*** QUOTED PASSAGE

Briefing for the Incoming Minister

Vote Treaty Negotiations

 

 

 

 

 

 

 

OCTOBER 2007

 

 

 

 

 

 

 

 

 


 

Contents

 

Introduction................................................................................................................................. 3

Portfolio Background.................................................................................................................. 4

Immediate Issues....................................................................................................................... 8

Background Information............................................................................................................ 10

 

 

 

 

 

 

 

 

 

 

 

 

 

 

 

 

 

 

 

 

 

 

 

 

 

 

 

 

 

 

 

 

 

 

Introduction

The purpose of this briefing is to provide you with information about the Ministry of Justice and Vote Treaty Negotiations.  The briefing covers:

 

  • a summary of the role of the Ministry and the management structure Vote Treaty Negotiations;
  • a summary of the immediate issues and key themes with respect to Vote Treaty Negotiations; and
  • supporting background information.

 

There is a focus on issues that are likely to require your consideration in the next four to eight weeks.

 

We welcome the opportunity to brief you in more detail on these issues and initiatives in the near future.

 

 

 

 

 

 

 

 

 

 

 

 

 

 

 

 

 

 

 

 

 

 

 

 

 

 

 

 

 

 


SECTION ONE

 

Portfolio Background

 

Role of the Ministry

 

The Ministry provides a range of services on behalf of the Government and supports the Minister of Justice and Associate Minister of Justice, the Minister in Charge of Treaty of Waitangi Negotiations and Associate Minister in Charge of Treaty of Waitangi Negotiations, the Minister for Courts, the Minister Responsible for the Law Commission and the Attorney-General.

 

The Minister of Justice is the lead Minister and responsible for the overall Ministry.

 

The Ministry is responsible for three core functions:

  • the delivery of operational services including services to support the work of courts and tribunals, collections, electoral services and negotiations for settling historical Treaty of Waitangi claims
  • the provision of policy advice
  • leadership of the justice sector.

 

We administer these functions in three Votes: Justice; Treaty Negotiations; and Courts.

 

Structure of the Ministry

The Ministry of Justice employs nearly 3,000 staff across the country in over 100 locations, and is organised into three business groups: Operations, Strategy and Corporate, and Policy and Legal. The Ministry is also responsible for the Chief Electoral Office.

******

QUESTIONS TO ANSWER:
a) List every minister that the Vote Treaty Negotiations briefing says the Ministry supports.
b) From the Vote Treaty Negotiations briefing, return the passage starting with "The Ministry of Justice employs" and going on through "Chief Electoral Office.", word for word.
c) Write the next part of the Vote Treaty Negotiations briefing, picking up after its last sentence.

*** RECORDED INFORMATION

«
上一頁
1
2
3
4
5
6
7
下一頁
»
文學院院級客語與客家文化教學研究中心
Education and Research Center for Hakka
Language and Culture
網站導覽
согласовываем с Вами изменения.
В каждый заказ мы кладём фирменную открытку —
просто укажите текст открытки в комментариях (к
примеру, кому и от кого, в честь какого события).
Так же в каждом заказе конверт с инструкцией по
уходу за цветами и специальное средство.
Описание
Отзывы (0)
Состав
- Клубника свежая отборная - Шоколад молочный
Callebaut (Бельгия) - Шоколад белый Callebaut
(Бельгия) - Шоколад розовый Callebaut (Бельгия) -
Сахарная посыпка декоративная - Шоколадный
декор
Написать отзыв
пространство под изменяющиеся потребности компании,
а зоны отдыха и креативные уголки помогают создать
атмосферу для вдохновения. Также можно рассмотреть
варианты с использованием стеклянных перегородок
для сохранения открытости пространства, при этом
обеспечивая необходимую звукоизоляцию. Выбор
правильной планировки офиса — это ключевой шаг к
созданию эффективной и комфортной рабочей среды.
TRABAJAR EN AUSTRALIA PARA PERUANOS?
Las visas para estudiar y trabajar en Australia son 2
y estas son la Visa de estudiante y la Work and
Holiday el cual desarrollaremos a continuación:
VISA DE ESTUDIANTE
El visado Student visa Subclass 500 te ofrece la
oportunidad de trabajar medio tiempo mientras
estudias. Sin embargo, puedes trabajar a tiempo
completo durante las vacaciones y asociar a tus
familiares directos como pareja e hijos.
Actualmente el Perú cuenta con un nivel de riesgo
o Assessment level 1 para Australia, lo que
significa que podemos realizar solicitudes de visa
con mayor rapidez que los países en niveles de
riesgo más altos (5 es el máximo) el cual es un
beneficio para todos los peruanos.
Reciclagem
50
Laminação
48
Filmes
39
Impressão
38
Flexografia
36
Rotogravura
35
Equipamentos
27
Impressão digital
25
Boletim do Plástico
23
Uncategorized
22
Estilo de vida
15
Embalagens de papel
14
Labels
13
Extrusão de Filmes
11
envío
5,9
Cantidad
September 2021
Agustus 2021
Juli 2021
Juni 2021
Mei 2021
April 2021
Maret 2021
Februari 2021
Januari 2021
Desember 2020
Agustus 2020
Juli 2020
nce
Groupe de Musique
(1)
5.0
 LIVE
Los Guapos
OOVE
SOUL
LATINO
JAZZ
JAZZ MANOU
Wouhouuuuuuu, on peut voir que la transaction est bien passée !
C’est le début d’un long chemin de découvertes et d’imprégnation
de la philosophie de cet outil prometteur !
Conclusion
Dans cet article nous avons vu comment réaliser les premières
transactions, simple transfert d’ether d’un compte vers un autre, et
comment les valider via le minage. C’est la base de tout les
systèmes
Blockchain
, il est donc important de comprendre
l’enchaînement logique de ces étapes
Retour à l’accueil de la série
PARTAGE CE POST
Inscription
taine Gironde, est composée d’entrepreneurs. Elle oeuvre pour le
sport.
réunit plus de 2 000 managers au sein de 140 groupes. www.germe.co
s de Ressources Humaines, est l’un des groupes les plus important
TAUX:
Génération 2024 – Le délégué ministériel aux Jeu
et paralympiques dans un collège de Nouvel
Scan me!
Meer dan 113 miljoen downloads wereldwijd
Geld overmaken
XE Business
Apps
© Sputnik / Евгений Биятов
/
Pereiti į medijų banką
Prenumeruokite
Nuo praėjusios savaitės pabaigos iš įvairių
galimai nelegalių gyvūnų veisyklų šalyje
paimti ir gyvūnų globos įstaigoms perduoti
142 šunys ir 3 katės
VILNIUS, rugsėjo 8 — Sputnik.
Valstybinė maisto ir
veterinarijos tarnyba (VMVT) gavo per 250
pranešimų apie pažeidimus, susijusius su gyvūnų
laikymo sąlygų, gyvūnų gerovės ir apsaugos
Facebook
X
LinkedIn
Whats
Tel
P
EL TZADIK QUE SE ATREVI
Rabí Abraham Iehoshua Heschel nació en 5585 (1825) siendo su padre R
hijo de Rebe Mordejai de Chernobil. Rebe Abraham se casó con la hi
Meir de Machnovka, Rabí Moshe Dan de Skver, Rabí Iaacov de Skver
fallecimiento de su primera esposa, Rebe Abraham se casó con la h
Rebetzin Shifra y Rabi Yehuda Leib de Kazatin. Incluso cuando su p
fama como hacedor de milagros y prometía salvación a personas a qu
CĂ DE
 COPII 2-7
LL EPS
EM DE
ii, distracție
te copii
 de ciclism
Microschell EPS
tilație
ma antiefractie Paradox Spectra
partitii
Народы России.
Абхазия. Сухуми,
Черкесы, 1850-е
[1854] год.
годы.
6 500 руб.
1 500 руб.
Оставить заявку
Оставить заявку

******

RESPONSES TO THE TASKS:
a)
- Minister of Justice
- Associate Minister of Justice
- Minister in Charge of Treaty of Waitangi Negotiations
- Associate Minister in Charge of Treaty of Waitangi Negotiations
- Minister for Courts
- Minister Responsible for the Law Commission
- Attorney-General

b)
The Ministry of Justice employs nearly 3,000 staff across the country in over 100 locations, and is organised into three business groups: Operations, Strategy and Corporate, and Policy and Legal. The Ministry is also responsible for the Chief Electoral Office.

c)
Operations

The Operations Group delivers the majority of the Ministry’s services to the public, and comprises four business units: Higher Courts; District Courts; Special Jurisdictions; and Collections.

 

Strategy and Corporate

The Strategy and Corporate Group manages the Ministry’s sector leadership responsibilities and provides corporate services to the whole organisation.

 

Policy and Legal

The Policy and Legal Group is responsible for the development of justice-related policy and legislation, and the negotiation and settlement of historical claims pursuant to the Treaty of Waitangi. This activity is managed through the Office of Treaty Settlements within the Ministry.

 

Chief Electoral Office

The Chief Electoral Office conducts general elections, by-elections and referenda and provides advice to Ministers and select committees of Parliament on electoral matters. The office also provides administrative support to the Representation Commission in its determination of electoral boundaries.

Ministry Executive Team

The Ministry is led by Belinda Clark the Secretary for Justice and Chief Executive.  Her role encompasses both the statutory functions of the Secretary and responsibilities of Chief Executive for the management of the department.

 

She is supported in her role by an experienced Executive Team and a broader team of senior managers.

 

The Ministry’s Executive Team is as follows:

 

Position

Name

Telephone

Cellphone

Secretary for Justice and Chief Executive

Belinda Clark

(04) 494 9851

Withheld under section 9(2)(a)

Deputy Chief Executive

Sandi Beatie

(04) 496 3369

Withheld under section 9(2)(a)

Deputy Secretary Policy and Legal (Acting)

Jared Mullen

(04) 494 9707

Withheld under section 9(2)(a)

Deputy Secretary Strategy and Corporate

Mandy McDonald

(04) 918 8870

Withheld under section 9(2)(a)

Deputy Secretary Operations

Liz Sinclair

(04) 918 8653

Withheld under section 9(2)(a)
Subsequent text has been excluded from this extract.